> PROBLEM STATEMENT:
Find the word "APERTURE" in the records below. List each line containing it.

> INPUT:
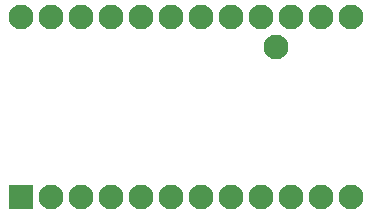
<source format=gbr>
%TF.GenerationSoftware,KiCad,Pcbnew,5.1.9+dfsg1-1~bpo10+1*%
%TF.CreationDate,Date%
%TF.ProjectId,LOG,4c4f472e-6b69-4636-9164-5f7063625858,v1.3*%
%TF.SameCoordinates,Original*%
%TF.FileFunction,Soldermask,Bot*%
%TF.FilePolarity,Negative*%
%FSLAX46Y46*%
G04 Gerber Fmt 4.6, Leading zero omitted, Abs format (unit mm)*
G04 Created by KiCad*
%MOMM*%
%LPD*%
G01*
G04 APERTURE LIST*
%ADD10R,2.100000X2.100000*%
%ADD11C,2.100000*%
G04 APERTURE END LIST*
D10*
%TO.C,A1*%
X0Y0D03*
D11*
X2540000Y0D03*
X5080000Y0D03*
X27940000Y15240000D03*
X7620000Y0D03*
X25400000Y15240000D03*
X10160000Y0D03*
X22860000Y15240000D03*
X12700000Y0D03*
X20320000Y15240000D03*
X15240000Y0D03*
X17780000Y15240000D03*
X17780000Y0D03*
X15240000Y15240000D03*
X20320000Y0D03*
X12700000Y15240000D03*
X22860000Y0D03*
X10160000Y15240000D03*
X25400000Y0D03*
X7620000Y15240000D03*
X27940000Y0D03*
X5080000Y15240000D03*
X2540000Y15240000D03*
X0Y15240000D03*
%TD*%
%TO.C,TP1*%
X21590000Y12700000D03*
%TD*%
M02*

</source>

> RESPONSE:
G04 APERTURE LIST*
G04 APERTURE END LIST*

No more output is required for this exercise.